Exercise description: Leave out every picture, then transcribe the rest of the listing exactly.

Provided data:
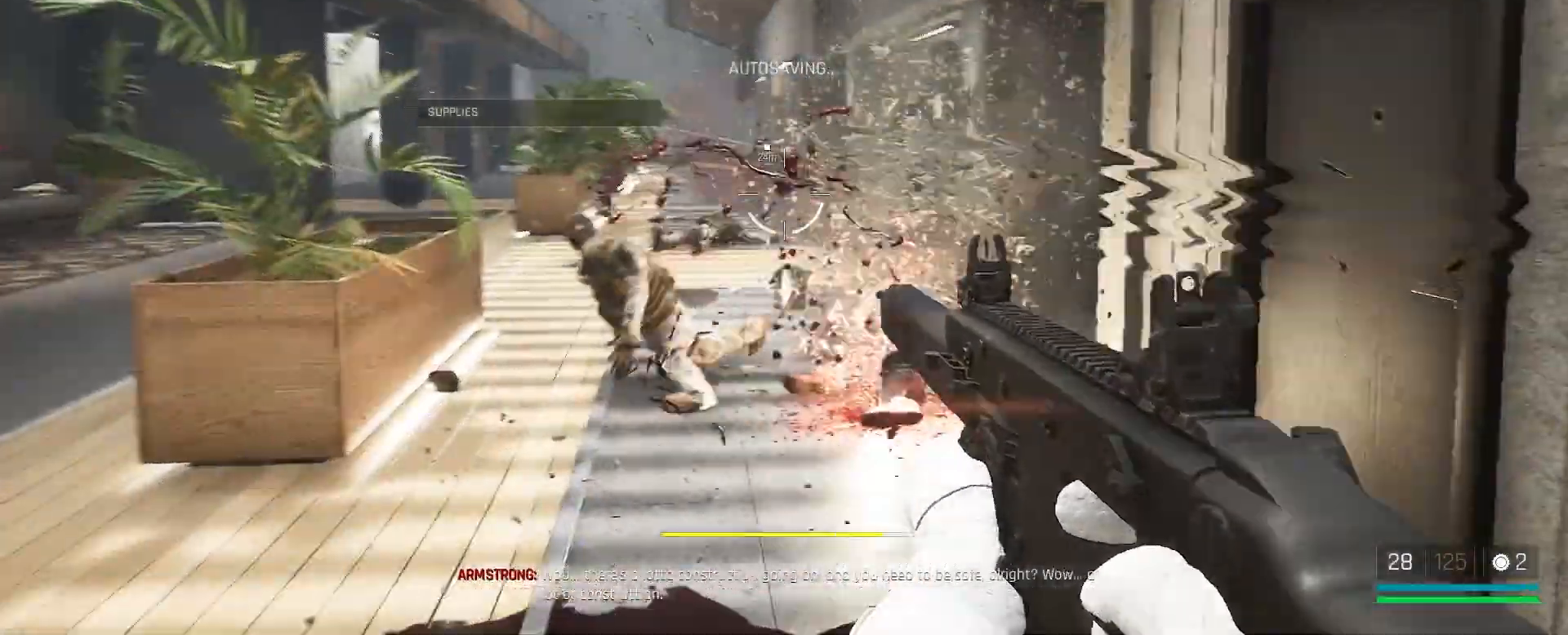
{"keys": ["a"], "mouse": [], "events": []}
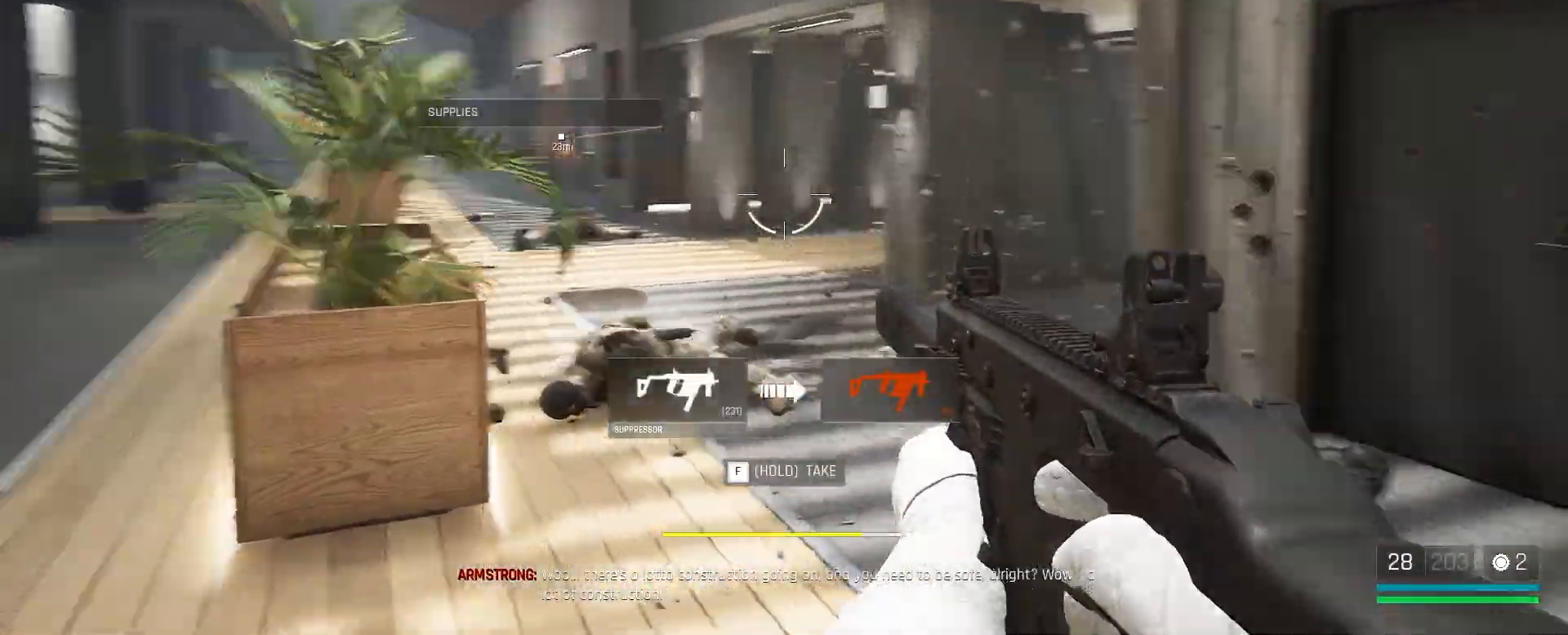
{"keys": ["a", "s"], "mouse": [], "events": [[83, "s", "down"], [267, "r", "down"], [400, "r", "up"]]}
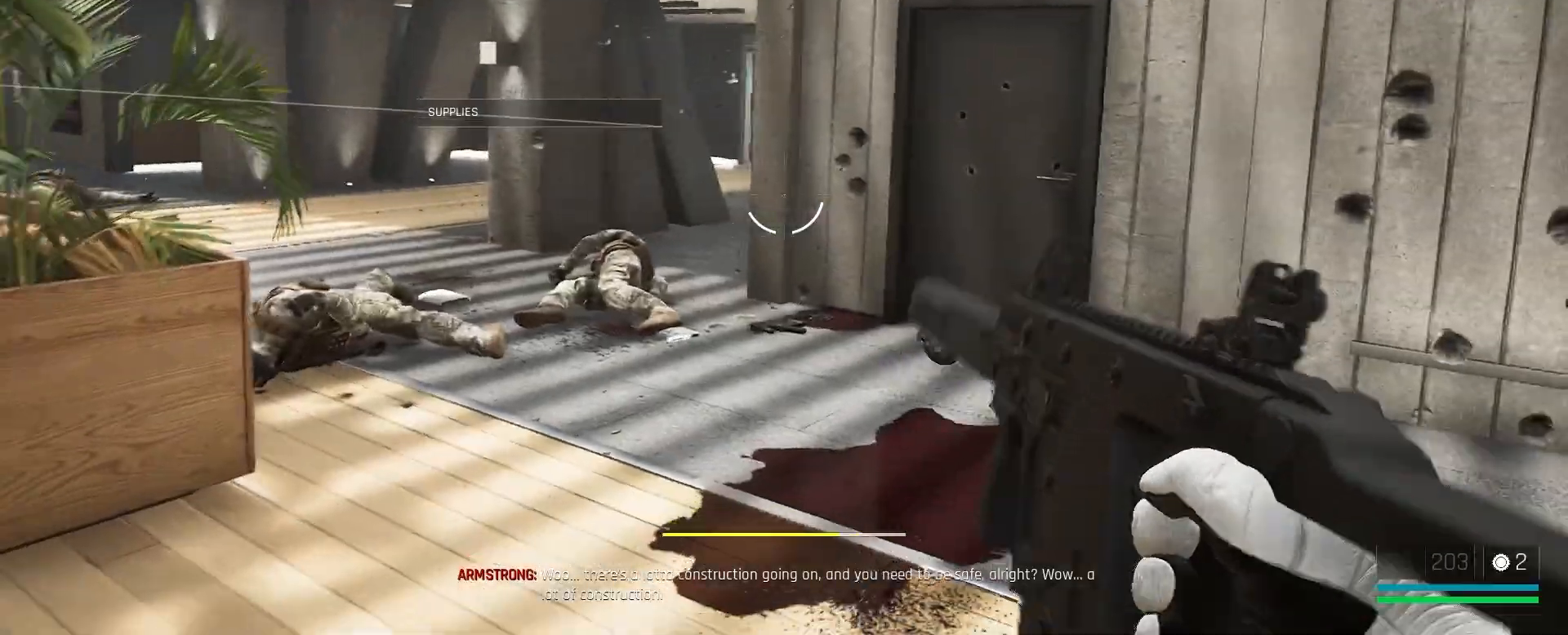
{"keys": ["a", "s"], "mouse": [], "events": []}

Finished task:
{"keys": ["a"], "mouse": [], "events": []}
{"keys": ["a", "s"], "mouse": [], "events": [[83, "s", "down"], [267, "r", "down"], [400, "r", "up"]]}
{"keys": ["a", "s"], "mouse": [], "events": []}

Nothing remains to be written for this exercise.